The region has been very cohesive around this, which I believe is a great added value, something that has not happened at other educational levels. The countries of Latin America work together to design policies and exchange good practices regarding the implementation of early childhood programs. Also, there is a great social agreement around early childhood, and civil society groups are also part of this, which is something that did not happen with primary and secondary education in Latin American countries. So, civil society and parents have been called upon, there is a much greater awareness of the importance of this, but we still have a long way to go. Especially because the budgets allocated in Latin America for investment in early childhood education are still very low and we see in the region a tendency to increase investment in higher education, perhaps to the detriment of education prior to higher education, and this could be a threat in the coming years for early childhood.
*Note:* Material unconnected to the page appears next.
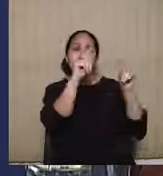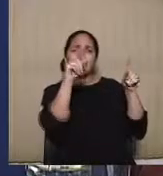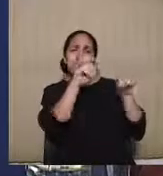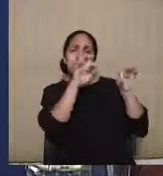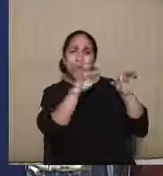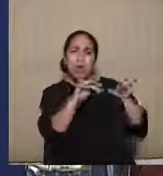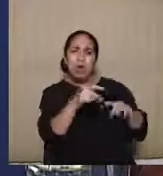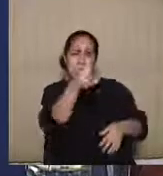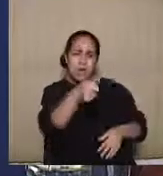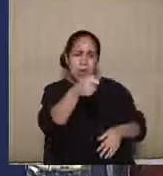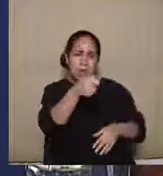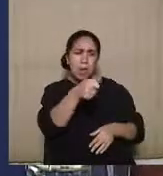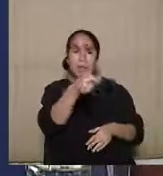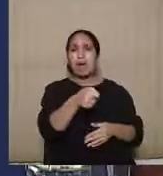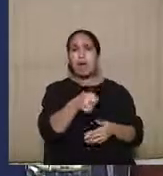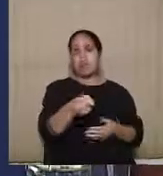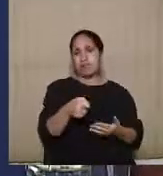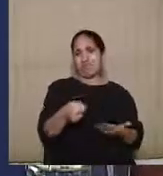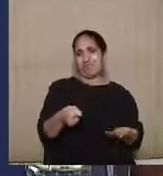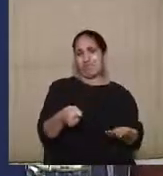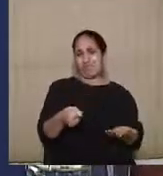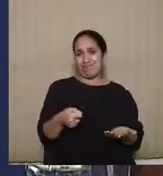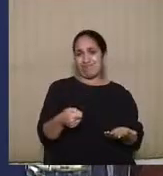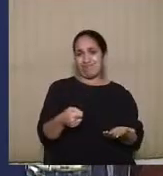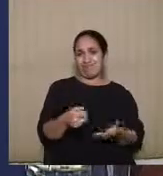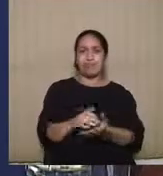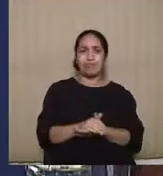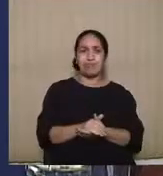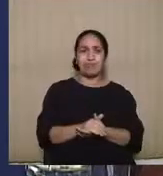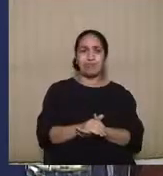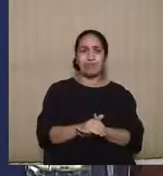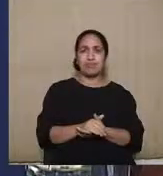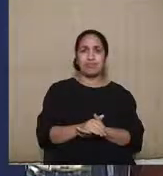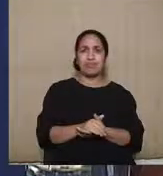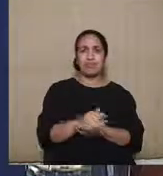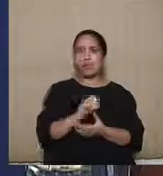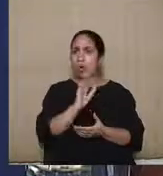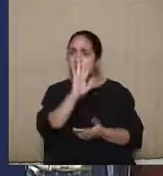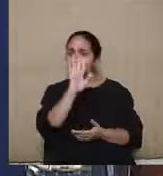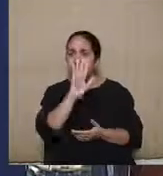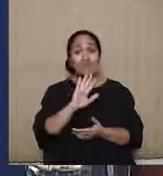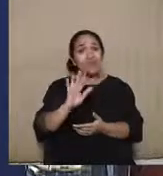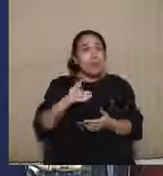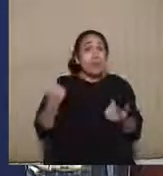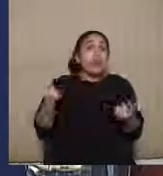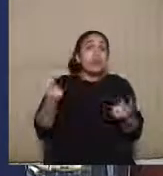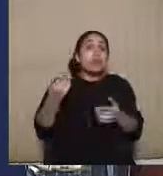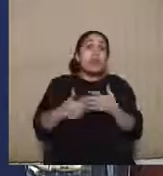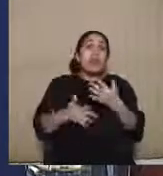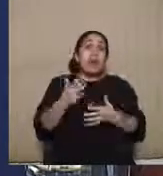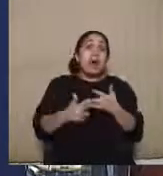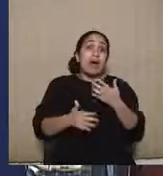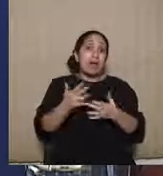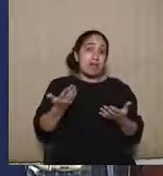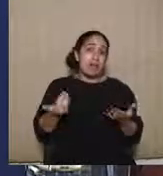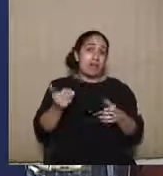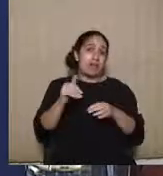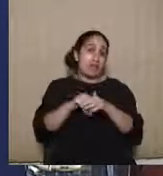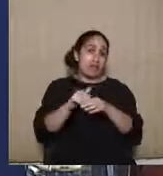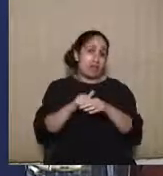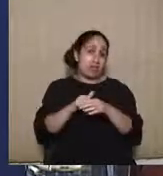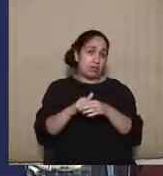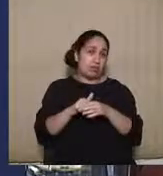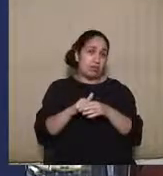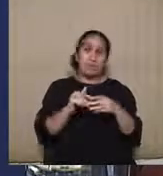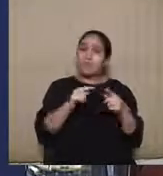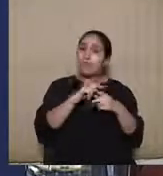que, assim, não necessariamente vai ser caro, vai ser dispendioso, mas vai impactar a lisura das eleições, então, são todos esses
Q/ Considering the available evidence, what are, in your opinion, the most effective interventions to improve the quality of early childhood education and care in the Latin American context?

The quality of early education has some particularities that are slightly different from the quality at other educational levels. In early education we talk a lot about the importance of classroom interactions. Initial education is not about spilling knowledge on children, as perhaps happens in higher education, but about interactions that promote exploration, play, creativity. So an interaction is, for example, taking the children out into the garden to dig for worms. These interactions are different from sitting at a desk, writing letters, coloring things with certain types of colors; they are more about exploration and learning through play. And that has been difficult in the region, because early education emerged after we were already used to the rest of education, where the standard is to sit the student at a table, look at the board and learn what the teacher is transmitting.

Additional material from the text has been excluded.